In recent years, many liquid crystal display devices capable of performing 3D display (stereoscopic vision) such as 3D television devices have been on the market. In a liquid crystal display device adopting a frame-sequential method which is one of the methods for achieving 3D display, a left-eye image and a right-eye image are alternately displayed on a liquid crystal panel every predetermined period of time (e.g., every 1/120 second), and the lenses of active shutter glasses alternately open and close one at a time in synchronization with the display. In this manner, an image with parallax between left and right eyes is visually recognized, and accordingly, a viewer perceives the image as a stereo image.

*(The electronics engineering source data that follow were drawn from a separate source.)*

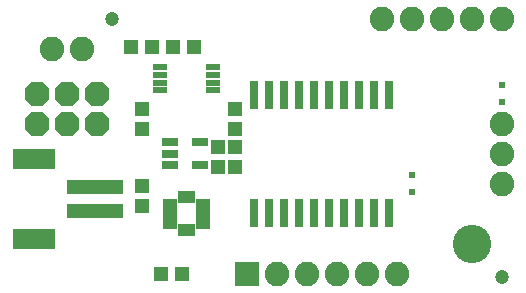
<source format=gbr>
G04 EAGLE Gerber RS-274X export*
G75*
%MOMM*%
%FSLAX34Y34*%
%LPD*%
%INSoldermask Top*%
%IPPOS*%
%AMOC8*
5,1,8,0,0,1.08239X$1,22.5*%
G01*
%ADD10R,1.303200X0.603200*%
%ADD11R,1.155600X0.503200*%
%ADD12R,0.503200X1.054000*%
%ADD13P,2.254402X8X22.500000*%
%ADD14R,4.803200X1.203200*%
%ADD15R,3.603200X1.803200*%
%ADD16R,0.803200X2.403200*%
%ADD17R,1.303200X1.203200*%
%ADD18R,1.203200X1.303200*%
%ADD19R,0.603200X0.603200*%
%ADD20C,2.082800*%
%ADD21R,2.082800X2.082800*%
%ADD22R,1.403200X0.753200*%
%ADD23C,3.251200*%
%ADD24C,1.203200*%


D10*
X129900Y187550D03*
X129900Y181050D03*
X129900Y174550D03*
X129900Y168050D03*
X174900Y168050D03*
X174900Y174550D03*
X174900Y181050D03*
X174900Y187550D03*
D11*
X138138Y73500D03*
X138138Y68500D03*
X138138Y63500D03*
X138138Y58500D03*
X138138Y53500D03*
D12*
X147400Y49480D03*
X152400Y49480D03*
X157400Y49480D03*
D11*
X166662Y53500D03*
X166662Y58500D03*
X166662Y63500D03*
X166662Y68500D03*
X166662Y73500D03*
D12*
X157400Y77520D03*
X152400Y77520D03*
X147400Y77520D03*
D13*
X25400Y139700D03*
X25400Y165100D03*
X50800Y139700D03*
X50800Y165100D03*
X76200Y139700D03*
X76200Y165100D03*
D14*
X75100Y66200D03*
X75100Y86200D03*
D15*
X23100Y42200D03*
X23100Y110200D03*
D16*
X209550Y64300D03*
X222250Y64300D03*
X234950Y64300D03*
X247650Y64300D03*
X260350Y64300D03*
X273050Y64300D03*
X285750Y64300D03*
X298450Y64300D03*
X311150Y64300D03*
X323850Y64300D03*
X323850Y164300D03*
X311150Y164300D03*
X298450Y164300D03*
X285750Y164300D03*
X273050Y164300D03*
X260350Y164300D03*
X247650Y164300D03*
X234950Y164300D03*
X222250Y164300D03*
X209550Y164300D03*
D17*
X141360Y204470D03*
X158360Y204470D03*
D18*
X114300Y87240D03*
X114300Y70240D03*
D19*
X419100Y172100D03*
X419100Y158100D03*
D20*
X419100Y139700D03*
X419100Y114300D03*
X419100Y88900D03*
D21*
X203200Y12700D03*
D20*
X228600Y12700D03*
X254000Y12700D03*
X279400Y12700D03*
X304800Y12700D03*
X330200Y12700D03*
D19*
X342900Y95900D03*
X342900Y81900D03*
D22*
X138129Y123800D03*
X138129Y114300D03*
X138129Y104800D03*
X164131Y104800D03*
X164131Y123800D03*
D17*
X122800Y204470D03*
X105800Y204470D03*
D18*
X114300Y152010D03*
X114300Y135010D03*
X179070Y120260D03*
X179070Y103260D03*
X193040Y120260D03*
X193040Y103260D03*
X193040Y135010D03*
X193040Y152010D03*
D20*
X63500Y203200D03*
X38100Y203200D03*
X317500Y228600D03*
X342900Y228600D03*
X368300Y228600D03*
X393700Y228600D03*
X419100Y228600D03*
D17*
X131200Y12700D03*
X148200Y12700D03*
D23*
X393700Y38100D03*
D24*
X419100Y10160D03*
X88900Y228600D03*
M02*

</source>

As for liquid crystal display devices capable of performing 3D display, a reduction in crosstalk is a conventional issue. Crosstalk is a phenomenon where a left-eye image is also captured by a viewer's right eye and a right-eye image is also captured by a viewer's left eye, and accordingly, an image where the left-eye image and the right-eye image overlap each other is visually recognized. To prevent such crosstalk or to improve the performance of moving image display, a black image display period is inserted between a left-eye image display period and a right-eye image display period. For example, in the case where image display periods are switched every frame period such as “a left-eye image display period, a black image display period, a right-eye image display period, and a black image display period”, when the polarity of a liquid crystal application voltage is reversed every frame period such as “positive, negative, positive, and negative” (such a drive method is referred to as “one-frame-reversal driving”), the polarity of the liquid crystal application voltage for the left-eye image display periods and the right-eye image display periods is always positive, and the polarity of the liquid crystal application voltage for the black image display periods is always negative. As a result, a bias occurs in the polarity of the liquid crystal application voltage, causing screen burn-in. Hence, when black image display periods are inserted, by reversing the polarity of the liquid crystal application voltage every two frame periods such as “positive, positive, negative, and negative” (or every four frame periods, etc.) (such a drive method is referred to as “multi-frame-reversal driving”), screen burn-in is prevented.
Note that in connection with this invention, Japanese Patent Application Laid-Open No. 2010-170078 discloses an invention of a liquid crystal display device capable of increasing charge time. In the liquid crystal display device, data lines are split into a plurality of lines to split write time, enabling to ensure a relatively high charge rate with a relatively short charge time.